* SHORT EXERCISE
Reproduce every line of the entries below word for word and in the same order.
──────────────────────────────
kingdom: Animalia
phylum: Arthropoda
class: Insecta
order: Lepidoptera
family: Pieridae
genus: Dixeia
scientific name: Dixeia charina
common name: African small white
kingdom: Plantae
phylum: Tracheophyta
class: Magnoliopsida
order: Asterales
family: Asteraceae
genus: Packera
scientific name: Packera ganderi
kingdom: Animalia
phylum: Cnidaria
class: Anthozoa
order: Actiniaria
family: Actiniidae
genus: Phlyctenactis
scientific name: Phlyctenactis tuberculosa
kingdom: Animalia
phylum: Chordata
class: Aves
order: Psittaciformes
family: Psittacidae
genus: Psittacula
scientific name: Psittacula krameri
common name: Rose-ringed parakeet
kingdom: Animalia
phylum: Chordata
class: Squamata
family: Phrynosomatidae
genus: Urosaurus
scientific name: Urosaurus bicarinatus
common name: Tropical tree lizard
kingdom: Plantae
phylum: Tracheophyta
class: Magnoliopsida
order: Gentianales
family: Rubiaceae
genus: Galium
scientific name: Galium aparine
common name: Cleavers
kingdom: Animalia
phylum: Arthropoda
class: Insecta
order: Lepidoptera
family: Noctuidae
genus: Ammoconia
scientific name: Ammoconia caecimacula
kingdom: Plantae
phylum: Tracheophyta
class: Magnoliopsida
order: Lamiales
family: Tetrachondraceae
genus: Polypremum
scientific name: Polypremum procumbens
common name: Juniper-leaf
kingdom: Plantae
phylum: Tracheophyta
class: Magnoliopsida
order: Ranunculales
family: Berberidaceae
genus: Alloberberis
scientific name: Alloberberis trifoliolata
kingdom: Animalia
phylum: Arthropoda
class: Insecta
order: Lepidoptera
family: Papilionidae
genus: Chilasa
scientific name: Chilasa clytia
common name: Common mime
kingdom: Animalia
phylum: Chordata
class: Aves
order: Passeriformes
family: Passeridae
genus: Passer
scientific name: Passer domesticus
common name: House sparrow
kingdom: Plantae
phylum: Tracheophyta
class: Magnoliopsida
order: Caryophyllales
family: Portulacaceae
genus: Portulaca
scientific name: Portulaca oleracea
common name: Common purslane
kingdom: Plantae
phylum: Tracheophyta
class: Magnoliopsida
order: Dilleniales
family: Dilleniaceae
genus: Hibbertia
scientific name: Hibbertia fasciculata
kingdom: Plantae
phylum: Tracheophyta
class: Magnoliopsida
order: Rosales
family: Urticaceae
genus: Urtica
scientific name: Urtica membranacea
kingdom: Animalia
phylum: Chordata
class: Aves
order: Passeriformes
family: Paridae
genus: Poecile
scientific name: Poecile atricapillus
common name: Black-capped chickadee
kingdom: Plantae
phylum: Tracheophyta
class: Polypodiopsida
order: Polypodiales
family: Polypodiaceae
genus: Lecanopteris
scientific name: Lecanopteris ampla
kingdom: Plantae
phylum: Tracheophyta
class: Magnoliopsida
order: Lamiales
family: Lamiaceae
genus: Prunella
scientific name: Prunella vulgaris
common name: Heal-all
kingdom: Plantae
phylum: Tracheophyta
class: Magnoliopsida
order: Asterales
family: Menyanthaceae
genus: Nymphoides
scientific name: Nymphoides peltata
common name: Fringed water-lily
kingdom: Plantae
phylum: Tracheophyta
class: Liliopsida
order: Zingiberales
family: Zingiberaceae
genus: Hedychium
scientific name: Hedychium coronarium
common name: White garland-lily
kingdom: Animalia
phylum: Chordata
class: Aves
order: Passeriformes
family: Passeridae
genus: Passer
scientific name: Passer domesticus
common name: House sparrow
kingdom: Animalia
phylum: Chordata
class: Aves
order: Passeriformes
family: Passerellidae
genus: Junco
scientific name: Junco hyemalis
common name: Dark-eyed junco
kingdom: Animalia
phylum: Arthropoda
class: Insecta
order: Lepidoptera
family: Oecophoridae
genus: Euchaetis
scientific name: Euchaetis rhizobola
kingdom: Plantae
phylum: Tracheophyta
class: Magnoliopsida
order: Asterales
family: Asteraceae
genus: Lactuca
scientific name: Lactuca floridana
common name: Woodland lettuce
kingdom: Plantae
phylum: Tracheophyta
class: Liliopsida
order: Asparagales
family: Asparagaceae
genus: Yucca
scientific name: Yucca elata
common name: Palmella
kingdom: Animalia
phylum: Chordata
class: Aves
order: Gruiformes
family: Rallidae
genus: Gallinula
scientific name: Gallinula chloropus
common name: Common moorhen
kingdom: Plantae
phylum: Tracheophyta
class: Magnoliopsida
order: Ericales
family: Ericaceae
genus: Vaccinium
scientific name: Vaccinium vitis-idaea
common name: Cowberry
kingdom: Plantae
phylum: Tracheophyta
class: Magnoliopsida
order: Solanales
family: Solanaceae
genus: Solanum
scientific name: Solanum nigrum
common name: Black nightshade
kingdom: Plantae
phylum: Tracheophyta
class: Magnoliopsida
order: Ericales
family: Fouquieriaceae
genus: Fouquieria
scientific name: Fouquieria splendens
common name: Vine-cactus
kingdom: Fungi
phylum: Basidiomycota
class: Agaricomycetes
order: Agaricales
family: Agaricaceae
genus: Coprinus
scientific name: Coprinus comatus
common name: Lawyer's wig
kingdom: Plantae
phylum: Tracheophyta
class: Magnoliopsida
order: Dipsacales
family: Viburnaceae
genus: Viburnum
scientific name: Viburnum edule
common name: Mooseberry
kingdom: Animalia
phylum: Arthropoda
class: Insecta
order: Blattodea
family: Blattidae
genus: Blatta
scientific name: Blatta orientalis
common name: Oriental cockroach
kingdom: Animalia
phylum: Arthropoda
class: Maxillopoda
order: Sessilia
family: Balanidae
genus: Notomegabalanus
──────────────────────────────
* SOLUTION TO THE EXERCISE
kingdom: Animalia
phylum: Arthropoda
class: Insecta
order: Lepidoptera
family: Pieridae
genus: Dixeia
scientific name: Dixeia charina
common name: African small white
kingdom: Plantae
phylum: Tracheophyta
class: Magnoliopsida
order: Asterales
family: Asteraceae
genus: Packera
scientific name: Packera ganderi
kingdom: Animalia
phylum: Cnidaria
class: Anthozoa
order: Actiniaria
family: Actiniidae
genus: Phlyctenactis
scientific name: Phlyctenactis tuberculosa
kingdom: Animalia
phylum: Chordata
class: Aves
order: Psittaciformes
family: Psittacidae
genus: Psittacula
scientific name: Psittacula krameri
common name: Rose-ringed parakeet
kingdom: Animalia
phylum: Chordata
class: Squamata
family: Phrynosomatidae
genus: Urosaurus
scientific name: Urosaurus bicarinatus
common name: Tropical tree lizard
kingdom: Plantae
phylum: Tracheophyta
class: Magnoliopsida
order: Gentianales
family: Rubiaceae
genus: Galium
scientific name: Galium aparine
common name: Cleavers
kingdom: Animalia
phylum: Arthropoda
class: Insecta
order: Lepidoptera
family: Noctuidae
genus: Ammoconia
scientific name: Ammoconia caecimacula
kingdom: Plantae
phylum: Tracheophyta
class: Magnoliopsida
order: Lamiales
family: Tetrachondraceae
genus: Polypremum
scientific name: Polypremum procumbens
common name: Juniper-leaf
kingdom: Plantae
phylum: Tracheophyta
class: Magnoliopsida
order: Ranunculales
family: Berberidaceae
genus: Alloberberis
scientific name: Alloberberis trifoliolata
kingdom: Animalia
phylum: Arthropoda
class: Insecta
order: Lepidoptera
family: Papilionidae
genus: Chilasa
scientific name: Chilasa clytia
common name: Common mime
kingdom: Animalia
phylum: Chordata
class: Aves
order: Passeriformes
family: Passeridae
genus: Passer
scientific name: Passer domesticus
common name: House sparrow
kingdom: Plantae
phylum: Tracheophyta
class: Magnoliopsida
order: Caryophyllales
family: Portulacaceae
genus: Portulaca
scientific name: Portulaca oleracea
common name: Common purslane
kingdom: Plantae
phylum: Tracheophyta
class: Magnoliopsida
order: Dilleniales
family: Dilleniaceae
genus: Hibbertia
scientific name: Hibbertia fasciculata
kingdom: Plantae
phylum: Tracheophyta
class: Magnoliopsida
order: Rosales
family: Urticaceae
genus: Urtica
scientific name: Urtica membranacea
kingdom: Animalia
phylum: Chordata
class: Aves
order: Passeriformes
family: Paridae
genus: Poecile
scientific name: Poecile atricapillus
common name: Black-capped chickadee
kingdom: Plantae
phylum: Tracheophyta
class: Polypodiopsida
order: Polypodiales
family: Polypodiaceae
genus: Lecanopteris
scientific name: Lecanopteris ampla
kingdom: Plantae
phylum: Tracheophyta
class: Magnoliopsida
order: Lamiales
family: Lamiaceae
genus: Prunella
scientific name: Prunella vulgaris
common name: Heal-all
kingdom: Plantae
phylum: Tracheophyta
class: Magnoliopsida
order: Asterales
family: Menyanthaceae
genus: Nymphoides
scientific name: Nymphoides peltata
common name: Fringed water-lily
kingdom: Plantae
phylum: Tracheophyta
class: Liliopsida
order: Zingiberales
family: Zingiberaceae
genus: Hedychium
scientific name: Hedychium coronarium
common name: White garland-lily
kingdom: Animalia
phylum: Chordata
class: Aves
order: Passeriformes
family: Passeridae
genus: Passer
scientific name: Passer domesticus
common name: House sparrow
kingdom: Animalia
phylum: Chordata
class: Aves
order: Passeriformes
family: Passerellidae
genus: Junco
scientific name: Junco hyemalis
common name: Dark-eyed junco
kingdom: Animalia
phylum: Arthropoda
class: Insecta
order: Lepidoptera
family: Oecophoridae
genus: Euchaetis
scientific name: Euchaetis rhizobola
kingdom: Plantae
phylum: Tracheophyta
class: Magnoliopsida
order: Asterales
family: Asteraceae
genus: Lactuca
scientific name: Lactuca floridana
common name: Woodland lettuce
kingdom: Plantae
phylum: Tracheophyta
class: Liliopsida
order: Asparagales
family: Asparagaceae
genus: Yucca
scientific name: Yucca elata
common name: Palmella
kingdom: Animalia
phylum: Chordata
class: Aves
order: Gruiformes
family: Rallidae
genus: Gallinula
scientific name: Gallinula chloropus
common name: Common moorhen
kingdom: Plantae
phylum: Tracheophyta
class: Magnoliopsida
order: Ericales
family: Ericaceae
genus: Vaccinium
scientific name: Vaccinium vitis-idaea
common name: Cowberry
kingdom: Plantae
phylum: Tracheophyta
class: Magnoliopsida
order: Solanales
family: Solanaceae
genus: Solanum
scientific name: Solanum nigrum
common name: Black nightshade
kingdom: Plantae
phylum: Tracheophyta
class: Magnoliopsida
order: Ericales
family: Fouquieriaceae
genus: Fouquieria
scientific name: Fouquieria splendens
common name: Vine-cactus
kingdom: Fungi
phylum: Basidiomycota
class: Agaricomycetes
order: Agaricales
family: Agaricaceae
genus: Coprinus
scientific name: Coprinus comatus
common name: Lawyer's wig
kingdom: Plantae
phylum: Tracheophyta
class: Magnoliopsida
order: Dipsacales
family: Viburnaceae
genus: Viburnum
scientific name: Viburnum edule
common name: Mooseberry
kingdom: Animalia
phylum: Arthropoda
class: Insecta
order: Blattodea
family: Blattidae
genus: Blatta
scientific name: Blatta orientalis
common name: Oriental cockroach
kingdom: Animalia
phylum: Arthropoda
class: Maxillopoda
order: Sessilia
family: Balanidae
genus: Notomegabalanus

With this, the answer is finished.